Tourisme Montérégie estime à 200 millions le nombre de téléspectateurs qui regarderont les prochains championnats du monde de cyclisme. À la Ville de Brossard, on parle du plus grand événement dans le grand Montréal depuis les Jeux olympiques. Et c’est d’ailleurs à Brossard que seront lancées les courses élites féminine et masculine, les 26 et 27 septembre.

Après des départs en Écosse, en Suisse et au Rwanda, les meilleurs cyclistes de la planète prendront le départ devant le cinéma du Quartier DIX30.

Ils partiront ensuite de Brossard pour aller plus loin en Montérégie, dans des villes comme Chambly, Carignan et Mont-Saint-Hilaire, avant de revenir à Brossard par Grande-Allée, le boul. du Quartier, le boul. Leduc, le boul. de Rome et le boul. Marie-Victorin, puis prendront le pont Samuel-De Champlain pour aller vers Montréal.

«C’est peut-être un 10 minutes entre le début et la fin des coureurs à Brossard», souligne Martin Forcier, directeur du loisir, de la culture et de la vie communautaire à la Ville.

Un court laps de temps, qui représente néanmoins une vitrine unique pour Brossard. En plus de la diffusion de l’événement dans 140 pays, le départ donné au Quartier DIX30 amènera entre 50 000 et 75 000 spectateurs à Brossard seulement.


La première partie des parcours élites chez les hommes et les femmes se fera sur la Rive-Sud de Montréal. (Carte : gracieuseté)

Fermetures de rues et nids-de-poule

Afin de bien préparer cette grande course, Brossard mobilise ses équipes de communications, de travaux publics, de la gestion du territoire et des loisirs.

La coordination est par ailleurs multiple, par exemple avec le comité organisateur, les offices de tourisme, les policiers et les organismes locaux, notamment pour les fermetures de rues.

«On a des partenariats avec Waze, entre autres, pour s’assurer que les gens auront l’information pour les fermetures de rues», indique M. Forcier, qui rappelle cependant que les entraves seront courtes, comme les cyclistes passeront rapidement par Brossard les matinées du samedi et du dimanche.

L’Union cycliste internationale a déjà validé le parcours et la Ville n’a pas eu de travaux majeurs à effectuer pour accueillir l’événement.

La Ville prévoit tout de même réaliser une autre inspection – «on a eu un hiver», lance M. Forcier, en référence aux nombreux nids-de-poule sur les routes – et entend faire les ajustements requis.

Retombées directes

Les retombées d’un tel événement seront nombreuses, estime Dominic Provost, directeur marketing et communications chez Tourisme Montérégie.

«Les évaluations du comité organisateur chiffrent les retombées potentielles à 170 M$ pour le Québec. Ici on parle simplement de retombées directes, mais avec la carte de visite incroyable qu’offre cet événement, il n’est pas fou de croire que nous récolterons des dividendes encore plusieurs années», souligne-t-il.

En plus des deux courses qui passeront par la Rive-Sud, onze autres courses sont prévues dans le grand Montréal du 20 au 27 septembre.

L’engouement est d’ailleurs déjà visible sur le plan de l’hôtellerie, alors que plusieurs établissements de la Rive-Sud affichent complet plusieurs mois avant la compétition.

«On sait que les premières retombées se feront sentir dès la semaine du 13 septembre puisque plusieurs fédérations ont déjà confirmé qu’après la fin des Grands Prix Cyclistes de Montréal, ils resteront du côté de la Rive-Sud autant à Brossard, Longueuil, Boucherville même jusqu’à Saint-Jean-sur-Richelieu», poursuit M. Provost.
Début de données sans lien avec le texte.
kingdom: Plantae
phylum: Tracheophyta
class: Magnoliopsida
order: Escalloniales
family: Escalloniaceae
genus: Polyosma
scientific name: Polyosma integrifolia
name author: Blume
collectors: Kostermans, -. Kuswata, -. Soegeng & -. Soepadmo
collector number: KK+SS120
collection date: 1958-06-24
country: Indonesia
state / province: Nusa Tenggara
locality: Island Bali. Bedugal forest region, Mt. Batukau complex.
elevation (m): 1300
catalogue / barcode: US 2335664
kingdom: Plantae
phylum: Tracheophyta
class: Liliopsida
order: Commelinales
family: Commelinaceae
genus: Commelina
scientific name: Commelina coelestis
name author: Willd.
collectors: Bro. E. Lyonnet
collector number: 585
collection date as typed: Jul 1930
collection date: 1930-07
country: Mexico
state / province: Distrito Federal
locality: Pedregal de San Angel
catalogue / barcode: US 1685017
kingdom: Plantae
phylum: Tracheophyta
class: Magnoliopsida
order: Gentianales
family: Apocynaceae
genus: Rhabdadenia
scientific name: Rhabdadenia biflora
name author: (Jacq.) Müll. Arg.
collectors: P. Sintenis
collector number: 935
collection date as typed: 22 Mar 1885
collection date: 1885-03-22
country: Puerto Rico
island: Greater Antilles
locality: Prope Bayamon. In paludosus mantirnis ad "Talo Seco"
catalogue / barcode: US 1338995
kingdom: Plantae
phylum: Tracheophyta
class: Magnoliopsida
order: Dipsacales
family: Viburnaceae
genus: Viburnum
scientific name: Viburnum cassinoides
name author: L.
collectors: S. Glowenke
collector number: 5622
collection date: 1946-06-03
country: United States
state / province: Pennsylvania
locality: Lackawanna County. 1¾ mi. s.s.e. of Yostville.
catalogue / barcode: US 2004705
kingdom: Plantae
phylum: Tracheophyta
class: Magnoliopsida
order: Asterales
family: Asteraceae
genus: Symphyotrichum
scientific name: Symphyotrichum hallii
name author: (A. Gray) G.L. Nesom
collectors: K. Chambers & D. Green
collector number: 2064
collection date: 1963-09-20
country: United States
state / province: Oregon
Celui-ci y voit un effet positif pour l’industrie hôtelière et de la restauration en Montérégie, mais aussi à plus grande échelle, alors que l’événement sera diffusé dans 140 pays. «Il faut prendre en considération le renforcement du positionnement de la région en tant que destination touristique idéale pour la pratique du vélo à proximité de Montréal.»

À Brossard également, on voit de nombreux bénéfices à tenir cet événement.

«On prévoit beaucoup de visibilité pour la ville, autant au niveau local qu’international. D’un point de vue touristique, c’est fort intéressant. Le positionnement stratégique de la ville aussi, de dire qu’on est en mesure d’avoir des événements d’envergure. On espère que la population va aussi avoir le côté vélo, de se dire que ça peut être un sport, ça peut être un mode de déplacement actif», note M. Forcier.

«Et du visuel qui va être diffusé partout sur la planète !» ajoute-t-il.